Maureen Faulkner, the widow of murdered Philadelphia police office Daniel Faulker, will testify about President Obama's recent judicial nominee, Debo Adegbile, to head the Civil Rights Division inside the Department of Justice.
"I’d just like to mention one point regarding the nominee to head the Civil Rights Division. There are a number of controversial aspects of this nominee’s record, and I won’t take the Committee’s time to discuss those issues today. But, I’d note Maureen Faulkner has written to the Committee in opposition to the nominee," Republican Senator Chuck Grassley said during a Senate Judiciary Committee executive meeting yesterday on Capitol Hill. "Ms. Faulkner’s husband was the Philadelphia Police Officer who was brutally murdered in 1981. The nominee later got involved in the case in order to get the defendant’s death sentence lifted. She has requested that she be given the opportunity to be heard before the Committee. I think that’s a reasonable request and I support it."

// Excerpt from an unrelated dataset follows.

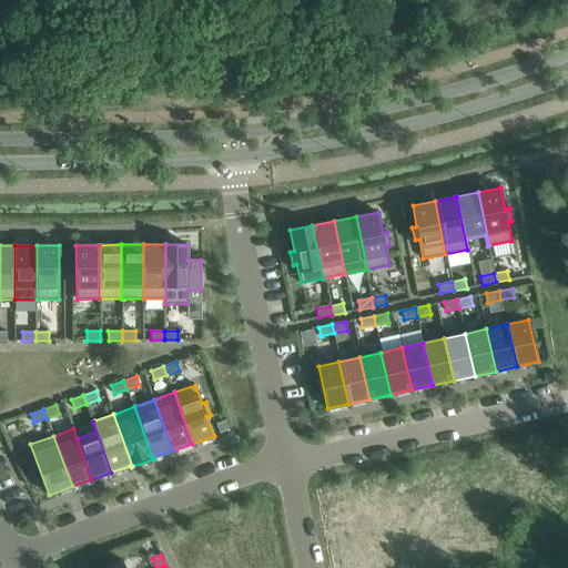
All buildings are outlined.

In January 2011, under Adegbile's leadership as President of the NAACP Legal Defense Fund, attorneys voluntarily sought out and took over the case of convicted cop killer Mumia Abu-Jamal and assumed the cause of Abu-Jamal inside and outside the courtroom. The case was chosen by Adegbile and the NAACP LDF on the basis of race. Abu-Jamal was unanimously convicted in 1982 of murdering Faulker and was given the death penalty. Adegbile was successful in getting that penalty overturned. If confirmed, Adegbile will be in charge of bringing charges against law enforcement offers and agencies as the head of the DOJ Civil Rights Department.

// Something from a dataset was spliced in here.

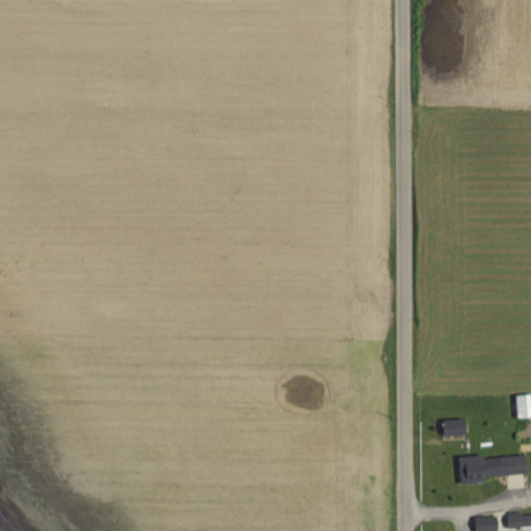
[(530,393),(515,394),(518,418),(530,416),(530,393)]
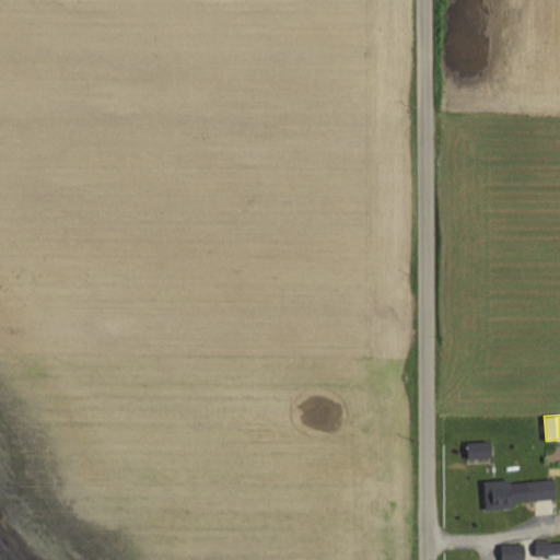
[(466,458),(491,458),(491,442),(466,442),(466,458)]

The Fraternal Order of Police, an organization representing more than 330,000 law enforcement officers across the country, credits Adegbile with "turning the justice system on its head with unfounded and unproven allegations of racism," and sent a scathing letter to President Obama earlier this month in opposition to the nomination.
"This nomination can be interpreted in only one way; it is a thumb in the eye of our nation's law enforcement. It demonstrates a total lack of regard or empathy for those who strive to keep you and everyone else in our nation safe in your home and neighborhoods -- sometimes giving their lives in the effort," FOP National President Chuck Canterbury wrote in the letter. "Standing up and fighting against racism wherever and whenever you find it is a brave and admirable endeavor; sometimes standing up against racism entails opposing and exposing cynical opportunism disguised in the name of justice. We will make every effort to point this out in our opposition to this nomination and will do everything we can to defeat it in the Senate. It is our hope, that in the future, you and your Administration will consider candidates with records of fairness and respect to all Americans when selecting nominees for leadership positions at the Justice Department or anywhere else in your administration."